» **WHAT YOU WILL DO**:
**a)** Answer these questions from the article on Colorado Springs Food Rescue:
(i) How much food has the organization redistributed so far this year?
(ii) What share of all produce grown is estimated to be wasted?
(iii) In which city did Shane Lory work for a similar group before bringing the concept to Colorado Springs?
**b)** Pick up the article on Colorado Springs Food Rescue after its final sentence and carry it forward.

Dozens of supporters turned out recently in Colorado Springs to help raise funds for salvaging food that would otherwise end up in the landfill.

Dozens of supporters turned out recently in Colorado Springs to help raise funds for salvaging food that would otherwise end up in the landfill.

The fundraising event was the annual harvest festival for Colorado Springs Food Rescue, a largely volunteer organization that collects fresh produce and catered leftovers from businesses across the city and redistributes it to humanitarian organizations and farm stands in low income areas. By collecting soon-to-expire food and getting it where it needs to go, the organization helps fill in a gap that large food banks have difficulty serving.

So far this year the organization has redistributed nearly 300,000 pounds of food that otherwise would have gone to waste, organizers said.

At the event, Shane Lory, one of the group’s founders, shared some sobering statistics. An estimated 40 percent of all produce grown is wasted, and one out of seven Coloradans are food insecure, many of them children, he said.

The young Colorado College graduate brought the concept to Colorado Springs after working for a similar group in Boulder. Denver now has a food rescue organization as well.

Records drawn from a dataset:
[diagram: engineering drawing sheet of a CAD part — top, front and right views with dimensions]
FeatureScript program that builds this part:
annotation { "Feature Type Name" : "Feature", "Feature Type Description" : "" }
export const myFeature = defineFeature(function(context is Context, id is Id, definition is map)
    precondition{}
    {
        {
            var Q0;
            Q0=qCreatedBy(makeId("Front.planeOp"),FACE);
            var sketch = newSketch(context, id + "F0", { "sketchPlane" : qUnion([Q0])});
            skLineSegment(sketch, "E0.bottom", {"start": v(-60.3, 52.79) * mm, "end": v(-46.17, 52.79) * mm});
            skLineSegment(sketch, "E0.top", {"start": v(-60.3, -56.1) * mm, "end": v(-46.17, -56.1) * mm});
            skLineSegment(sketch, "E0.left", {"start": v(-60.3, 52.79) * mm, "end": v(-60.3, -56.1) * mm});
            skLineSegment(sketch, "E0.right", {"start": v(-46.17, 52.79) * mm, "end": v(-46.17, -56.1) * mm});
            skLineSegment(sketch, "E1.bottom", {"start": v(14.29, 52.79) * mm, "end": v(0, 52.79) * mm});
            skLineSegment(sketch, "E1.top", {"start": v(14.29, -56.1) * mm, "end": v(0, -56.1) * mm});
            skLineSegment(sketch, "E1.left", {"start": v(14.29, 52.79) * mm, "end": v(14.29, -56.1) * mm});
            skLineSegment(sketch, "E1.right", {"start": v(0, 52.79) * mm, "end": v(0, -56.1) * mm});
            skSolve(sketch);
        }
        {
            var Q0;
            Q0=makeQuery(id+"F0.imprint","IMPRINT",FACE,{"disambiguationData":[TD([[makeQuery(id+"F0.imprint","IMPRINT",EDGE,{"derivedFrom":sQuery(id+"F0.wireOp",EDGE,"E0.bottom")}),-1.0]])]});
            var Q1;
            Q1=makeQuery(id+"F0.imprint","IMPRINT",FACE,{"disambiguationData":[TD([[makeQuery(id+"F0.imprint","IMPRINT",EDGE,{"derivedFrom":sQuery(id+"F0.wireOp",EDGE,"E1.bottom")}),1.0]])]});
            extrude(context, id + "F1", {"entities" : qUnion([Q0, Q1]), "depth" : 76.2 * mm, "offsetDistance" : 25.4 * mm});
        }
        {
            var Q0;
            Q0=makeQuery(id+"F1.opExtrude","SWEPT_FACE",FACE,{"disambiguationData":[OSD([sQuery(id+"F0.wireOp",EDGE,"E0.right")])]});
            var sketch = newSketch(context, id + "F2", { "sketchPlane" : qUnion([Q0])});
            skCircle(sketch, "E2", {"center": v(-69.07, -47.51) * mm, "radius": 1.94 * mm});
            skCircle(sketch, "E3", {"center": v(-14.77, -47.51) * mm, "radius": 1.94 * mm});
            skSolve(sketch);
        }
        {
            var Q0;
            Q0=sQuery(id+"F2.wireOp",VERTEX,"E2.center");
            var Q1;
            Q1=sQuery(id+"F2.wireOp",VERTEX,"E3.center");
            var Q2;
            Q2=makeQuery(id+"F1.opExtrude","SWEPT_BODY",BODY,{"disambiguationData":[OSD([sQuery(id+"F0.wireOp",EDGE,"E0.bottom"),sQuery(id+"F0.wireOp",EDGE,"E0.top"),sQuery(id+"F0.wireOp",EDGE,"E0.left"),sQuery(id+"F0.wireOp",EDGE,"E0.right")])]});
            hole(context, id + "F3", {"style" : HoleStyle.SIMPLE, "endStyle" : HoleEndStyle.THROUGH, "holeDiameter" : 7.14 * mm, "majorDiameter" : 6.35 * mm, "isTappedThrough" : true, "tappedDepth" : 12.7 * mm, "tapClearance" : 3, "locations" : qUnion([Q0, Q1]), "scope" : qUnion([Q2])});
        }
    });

» **RESULTS FOR THE EXERCISE**:
**a)**
(i) Nearly 300,000 pounds.
(ii) An estimated 40 percent.
(iii) Boulder.

**b)**
Comprised mostly of idealistic young people willing to live on the cheap, Colorado Springs Food Rescue has garnered the respect of business leaders throughout the community, including Mark Terry, who is president of the group’s board of directors and donates his financial expertise to their effort.

“This group is amazing at converting dollars to help for the people who need it,” he said at the fundraiser. “It’s crazy how efficient they are with their money.”

Food rescue organizations are one of the more creative approaches to food waste, a rising problem getting more attention among food producers, grocers, restaurants and consumers.

State and local food pantries are adding commercial kitchens to preserve some of the produce they receive and hosting classes to teach their clientele about how to do it as well. Farm organizations celebrate Ag Day with food drives and bulk food donations. Commodity groups work throughout the year to bring more consumer awareness to the issue.

One example is a campaign launched recently by the beef check-off. Using social media to sign up participants, the check-off’s 30-day Food Waste Challenge distributes a weekly email and provides online calculators to help participants make small changes that add up to big food savings. Online resources include a refrigerator inventory sheet, a weekly meal planning guide and suggestions for how to creatively re-use leftovers.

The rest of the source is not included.